| Provided records |
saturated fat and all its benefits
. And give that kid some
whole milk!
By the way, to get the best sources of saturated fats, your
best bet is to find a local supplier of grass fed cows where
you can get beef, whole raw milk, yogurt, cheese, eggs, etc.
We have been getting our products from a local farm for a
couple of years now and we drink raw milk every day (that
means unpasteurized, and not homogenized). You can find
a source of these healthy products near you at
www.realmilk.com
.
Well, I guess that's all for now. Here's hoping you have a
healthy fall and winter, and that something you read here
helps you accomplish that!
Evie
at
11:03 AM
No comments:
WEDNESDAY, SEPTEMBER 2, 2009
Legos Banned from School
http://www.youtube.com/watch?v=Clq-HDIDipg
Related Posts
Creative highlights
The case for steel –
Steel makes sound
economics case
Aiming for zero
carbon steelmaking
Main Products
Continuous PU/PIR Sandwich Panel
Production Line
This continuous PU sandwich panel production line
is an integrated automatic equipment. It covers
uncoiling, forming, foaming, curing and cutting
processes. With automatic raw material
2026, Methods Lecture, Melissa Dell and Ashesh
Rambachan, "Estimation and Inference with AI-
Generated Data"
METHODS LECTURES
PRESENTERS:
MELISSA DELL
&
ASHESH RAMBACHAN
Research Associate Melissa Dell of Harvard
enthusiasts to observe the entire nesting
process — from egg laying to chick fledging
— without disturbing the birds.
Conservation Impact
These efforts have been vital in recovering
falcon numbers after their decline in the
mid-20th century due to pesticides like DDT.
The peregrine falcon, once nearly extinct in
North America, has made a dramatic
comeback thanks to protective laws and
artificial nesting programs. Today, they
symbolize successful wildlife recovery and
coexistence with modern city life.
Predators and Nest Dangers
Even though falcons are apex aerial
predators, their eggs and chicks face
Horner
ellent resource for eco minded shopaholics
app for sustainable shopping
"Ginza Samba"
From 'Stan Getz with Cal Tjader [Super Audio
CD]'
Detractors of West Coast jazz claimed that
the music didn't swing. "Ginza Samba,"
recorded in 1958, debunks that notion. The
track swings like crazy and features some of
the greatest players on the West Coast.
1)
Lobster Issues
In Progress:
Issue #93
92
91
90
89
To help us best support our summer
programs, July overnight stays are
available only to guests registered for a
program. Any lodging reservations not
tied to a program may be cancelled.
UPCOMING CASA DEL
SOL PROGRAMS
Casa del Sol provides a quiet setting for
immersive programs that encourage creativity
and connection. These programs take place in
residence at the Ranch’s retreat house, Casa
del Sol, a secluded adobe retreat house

| Required work |
Each record needs to be duplicated exactly.

| Result of the exercise |
saturated fat and all its benefits
. And give that kid some
whole milk!
By the way, to get the best sources of saturated fats, your
best bet is to find a local supplier of grass fed cows where
you can get beef, whole raw milk, yogurt, cheese, eggs, etc.
We have been getting our products from a local farm for a
couple of years now and we drink raw milk every day (that
means unpasteurized, and not homogenized). You can find
a source of these healthy products near you at
www.realmilk.com
.
Well, I guess that's all for now. Here's hoping you have a
healthy fall and winter, and that something you read here
helps you accomplish that!
Evie
at
11:03 AM
No comments:
WEDNESDAY, SEPTEMBER 2, 2009
Legos Banned from School
http://www.youtube.com/watch?v=Clq-HDIDipg
Related Posts
Creative highlights
The case for steel –
Steel makes sound
economics case
Aiming for zero
carbon steelmaking
Main Products
Continuous PU/PIR Sandwich Panel
Production Line
This continuous PU sandwich panel production line
is an integrated automatic equipment. It covers
uncoiling, forming, foaming, curing and cutting
processes. With automatic raw material
2026, Methods Lecture, Melissa Dell and Ashesh
Rambachan, "Estimation and Inference with AI-
Generated Data"
METHODS LECTURES
PRESENTERS:
MELISSA DELL
&
ASHESH RAMBACHAN
Research Associate Melissa Dell of Harvard
enthusiasts to observe the entire nesting
process — from egg laying to chick fledging
— without disturbing the birds.
Conservation Impact
These efforts have been vital in recovering
falcon numbers after their decline in the
mid-20th century due to pesticides like DDT.
The peregrine falcon, once nearly extinct in
North America, has made a dramatic
comeback thanks to protective laws and
artificial nesting programs. Today, they
symbolize successful wildlife recovery and
coexistence with modern city life.
Predators and Nest Dangers
Even though falcons are apex aerial
predators, their eggs and chicks face
Horner
ellent resource for eco minded shopaholics
app for sustainable shopping
"Ginza Samba"
From 'Stan Getz with Cal Tjader [Super Audio
CD]'
Detractors of West Coast jazz claimed that
the music didn't swing. "Ginza Samba,"
recorded in 1958, debunks that notion. The
track swings like crazy and features some of
the greatest players on the West Coast.
1)
Lobster Issues
In Progress:
Issue #93
92
91
90
89
To help us best support our summer
programs, July overnight stays are
available only to guests registered for a
program. Any lodging reservations not
tied to a program may be cancelled.
UPCOMING CASA DEL
SOL PROGRAMS
Casa del Sol provides a quiet setting for
immersive programs that encourage creativity
and connection. These programs take place in
residence at the Ranch’s retreat house, Casa
del Sol, a secluded adobe retreat house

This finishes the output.